Old ladies can really stomp, and I don’t mean the cool African American form of dancing.
I mean good old fashioned foot slamming stomping. How do I know this you may wonder? Well. Let me tell you a story.
It’s our first real day in Costa Rica.* We flew in yesterday but were too exhausted to unpack much less explore. So today our local coordinator Karla (who endures my enthusiasm for all things Costa Rica like a freaking champ) took us to Heredia to see one of the schools ILP** has volunteers at.
We have to walk 15 minutes to the bus station in San Isidro, where we live, then take a bus to Heredia, and then another bus to Miraflores, which is in Heredia, in order to get there.
I found out how hard old ladies can stomp on the first of those bus trips.
Our group piled on and sat down and I began chatting Karla’s ears off. Fortunately for her, an old woman stepped onto the bus, unfortunately for me.
Karla hopped up and gladly gave the grouchy grandma her seat. I patted the seat Karla left and gestured to the woman to sit. She pointed at the window and began speaking rapidly in Spanish.

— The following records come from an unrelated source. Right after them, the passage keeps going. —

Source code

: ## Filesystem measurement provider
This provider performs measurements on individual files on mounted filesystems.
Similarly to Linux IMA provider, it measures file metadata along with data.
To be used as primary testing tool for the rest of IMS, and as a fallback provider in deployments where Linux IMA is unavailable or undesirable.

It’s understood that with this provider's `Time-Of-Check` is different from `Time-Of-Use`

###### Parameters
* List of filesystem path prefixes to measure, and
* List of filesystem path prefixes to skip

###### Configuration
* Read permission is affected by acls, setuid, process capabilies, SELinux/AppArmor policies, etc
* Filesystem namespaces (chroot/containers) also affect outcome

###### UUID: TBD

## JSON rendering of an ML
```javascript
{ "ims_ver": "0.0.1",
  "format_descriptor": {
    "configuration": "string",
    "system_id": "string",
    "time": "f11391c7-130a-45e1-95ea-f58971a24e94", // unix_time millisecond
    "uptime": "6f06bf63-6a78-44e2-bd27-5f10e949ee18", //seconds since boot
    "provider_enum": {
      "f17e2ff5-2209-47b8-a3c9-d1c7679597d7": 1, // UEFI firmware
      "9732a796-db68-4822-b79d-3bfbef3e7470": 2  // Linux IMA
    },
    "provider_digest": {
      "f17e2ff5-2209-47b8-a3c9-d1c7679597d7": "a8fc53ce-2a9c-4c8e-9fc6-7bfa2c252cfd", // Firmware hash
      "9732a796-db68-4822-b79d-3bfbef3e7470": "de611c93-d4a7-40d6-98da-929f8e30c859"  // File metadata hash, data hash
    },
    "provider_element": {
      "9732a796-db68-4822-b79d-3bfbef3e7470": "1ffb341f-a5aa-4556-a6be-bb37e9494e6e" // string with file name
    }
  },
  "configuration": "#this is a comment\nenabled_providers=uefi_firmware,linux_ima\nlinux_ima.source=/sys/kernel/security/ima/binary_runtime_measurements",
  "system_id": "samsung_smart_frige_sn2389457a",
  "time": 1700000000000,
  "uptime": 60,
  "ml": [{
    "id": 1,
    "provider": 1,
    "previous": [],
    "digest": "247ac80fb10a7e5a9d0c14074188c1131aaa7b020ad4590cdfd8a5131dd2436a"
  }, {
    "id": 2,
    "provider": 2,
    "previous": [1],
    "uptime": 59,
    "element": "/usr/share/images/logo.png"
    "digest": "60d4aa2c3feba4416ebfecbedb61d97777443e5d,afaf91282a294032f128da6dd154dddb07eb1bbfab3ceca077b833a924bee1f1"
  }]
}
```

I happily jumped up to give her my seat but as I was sliding over and she was sliding in she stomped hard on my foot! I thought it was an accident so I just smiled and sat down.
She frowned at me and spoke angrily to the woman behind her while giving me a hard look. I heard the word for little girl and could only assume she was saying how disrespecful I was.
I smiled apologetically at her, but she wouldn’t look at me. I looked ahead and next thing I knew she shoved me! She tried to shove me off my seat!
I ignored her thinking mistakenly it was another accident, but she shoved me again! I scooted close to the edge of my seat, but then she moved her foot over and stomped on my foot again!
For the next seven or eight minutes, this 90-year-old Costa Rican woman, who could force her frown all the way down to her chin, shoved me and stomped repeatedly on my foot.
Eventually, I only had half a butt cheek on the seat and said, “¿que pasa?” which translates to, “Whats up?” I meant to say, “¿por qué?” which means, “Why?”
She was probably insulted by my misuse of her language. At least that would explain why she shoved me again.***
Eventually, another older woman got on the bus and I gladly gave her my seat. The grumpy one suddenly wasn’t so grumpy.
When I saw her attitude change, I realized I may have just had my first encounter with being treated differently because of where I’m from or the color of my skin (or lack of color…whatever is politically correct).
I’m a white girl from Idaho. Home life is about as colorful as mayonnaise with seven percent ketchup. That’s some pretty light fry sauce.
Here I’m the seven percent ketchup.
But I love it here anyway. I’m sitting in my hammock writing right now and it’s 63 degrees of awesome. The locals think it’s cold, but I couldn’t be more comfortable.
Our house is on a mountain and I can see the light from San Jose turning the clouds lavender.
Inside I know the lizards in our shower, Carne & Pollo, are waiting for us to go to sleep so they can escape. At least…I hope they’re thinking of escape.
Despite the grouchy grandmas (and lizards in the shower), Costa Rica has a beauty, unlike anything I’ve seen before. The people (except for grouchy grandma) are so kind and patient.
I have a feeling when the time comes to leave a little bit of me will stay behind and all the rest will be changed into something a little kinder, a little calmer and a little faster to give up my seat to an old lady.
*My cousin Madi and I are in Costa Rica teaching English to little kids for the next three months.
**ILP is the program Madi and I came to Costa Rica with. Check out my What Is ILP page for more information!
***She couldn’t stomp on my feet anymore because her legs were too short to reach after I had moved them.